È un appello che chi segue questi temi lancia ogni giorno: c’è un disperato bisogno di un sistema di pattugliamento europeo in acque internazionali, o quanto meno di un maggiore sostegno – e non il contrario – al lavoro delle Ong in mare. “Queste imbarcazioni sono sempre fatiscenti, basta un’onda alta per farle andare giù, cinque minuti possono fare la differenza tra la vita e la morte”, prosegue il portavoce IOM. “Il soccorso deve essere immediato, non si può aspettare che arrivino così vicino alle coste” o lasciarli morire dopo due giorni di SOS, come è stato il caso dei 130 annegati nel Canale di Sicilia ad aprile.
Quel che è certo è che la prima metà del 2021 ha dimostrato una volta per tutte che i migranti partono lo stesso, con o senza Ong. Partono perché i fattori di spinta (push) sono più forti dei fattori di attrazione (pull): dalla Libia non si può che scappare perché resta un posto pericoloso e non sicuro per chiunque, soprattutto per i migranti. Eppure, negli ultimi mesi le autorità italiane ed europee hanno sempre più demandato le operazioni di pattugliamento e soccorso alla Guardia costiera libica, aprendo così un altro fronte di emergenza umanitaria. Secondo l’IOM, quest’anno le motovedette di Tripoli hanno riportato indietro oltre 14mila persone, uomini donne e bambini che in molti casi finiscono in quell’inferno in terra che sono i centri di detenzione libici.
Notizie drammatiche arrivano anche dalla rotta che collega l’Africa occidentale alle Isole Canarie attraverso l’Oceano Atlantico. Una bambina di 5 anni trovata su un barcone alla deriva è morta nella notte mentre veniva trasportata d’urgenza in ospedale da un elicottero dell’esercito spagnolo.
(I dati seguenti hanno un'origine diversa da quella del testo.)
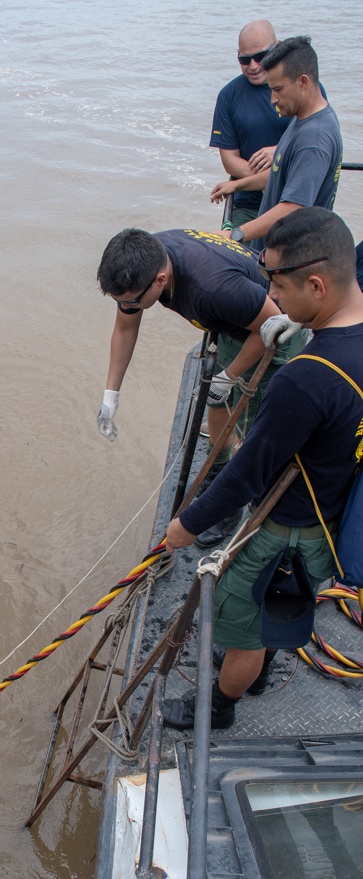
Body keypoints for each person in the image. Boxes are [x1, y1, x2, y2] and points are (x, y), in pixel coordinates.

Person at [162, 207, 363, 730]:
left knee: (242, 622)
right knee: (278, 606)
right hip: (334, 511)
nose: (270, 296)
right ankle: (261, 656)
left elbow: (247, 473)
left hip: (287, 527)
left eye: (276, 283)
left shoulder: (306, 378)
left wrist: (188, 525)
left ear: (316, 285)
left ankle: (220, 707)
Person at [96, 227, 306, 546]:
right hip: (238, 322)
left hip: (274, 330)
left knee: (254, 428)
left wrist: (231, 376)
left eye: (133, 302)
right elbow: (125, 328)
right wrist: (111, 395)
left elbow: (272, 325)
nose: (129, 307)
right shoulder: (147, 260)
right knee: (217, 403)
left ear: (161, 281)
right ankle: (218, 469)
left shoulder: (212, 288)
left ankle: (232, 505)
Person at [210, 37, 342, 251]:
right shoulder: (302, 118)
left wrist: (235, 234)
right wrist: (237, 184)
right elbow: (283, 174)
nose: (273, 99)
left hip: (291, 258)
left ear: (303, 82)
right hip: (272, 248)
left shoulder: (313, 140)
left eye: (278, 89)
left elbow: (293, 207)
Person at [210, 20, 286, 229]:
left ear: (277, 47)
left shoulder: (301, 87)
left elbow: (315, 138)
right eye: (244, 59)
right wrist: (269, 179)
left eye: (260, 57)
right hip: (248, 204)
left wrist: (280, 153)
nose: (253, 65)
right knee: (235, 256)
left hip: (294, 197)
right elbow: (229, 160)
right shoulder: (228, 96)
Dall’inizio dell’anno in Spagna sono arrivate 6.700 persone dalla rotta atlantica e 5.200 sul territorio spagnolo. Sulla rotta atlantica, dall’inizio dell’anno, sono morte 130 persone. In generale, la rotta più pericolosa e letale del mondo resta quella del Mediterraneo centrale. Dal 2014, anno in cui l’IOM ha iniziato a contare i morti nel Mediterraneo, lungo la rotta centrale sono morte 18mila persone; in tutto il Mediterraneo siamo sulle 23.600.
Sono questi i numeri che dovrebbero smuovere l’Ue, non la paura di un’invasione che non c’è. “C’è una tendenza a creare un allarme sui numeri, ma un continente con 450 milioni di persone non può spaventarsi per 20 o 30mila persone”, osserva Di Giacomo. “In Italia parliamo dello 0,033% della popolazione, è evidente che sono numeri gestibili”. Agli occhi dell’opinione pubblica, l’emergenza umanitaria è sempre più sbiadita; i nostri sistemi anestetizzati registrano l’ennesima tragedia, per cancellarla subito dopo. “Mancano proposte e soluzioni per bloccare i trafficanti”, conclude il portavoce IOM. “Mancano canali regolari per rifugiati e migranti in cerca di lavoro; praticamente non ci sono più vie legali per entrare in Italia. Se si tolgono le vie legali, è chiaro che ad approfittarne sarà sempre la criminalità organizzata”. Come è cronaca di queste ore, ancora, nel paradiso-inferno di Lampedusa.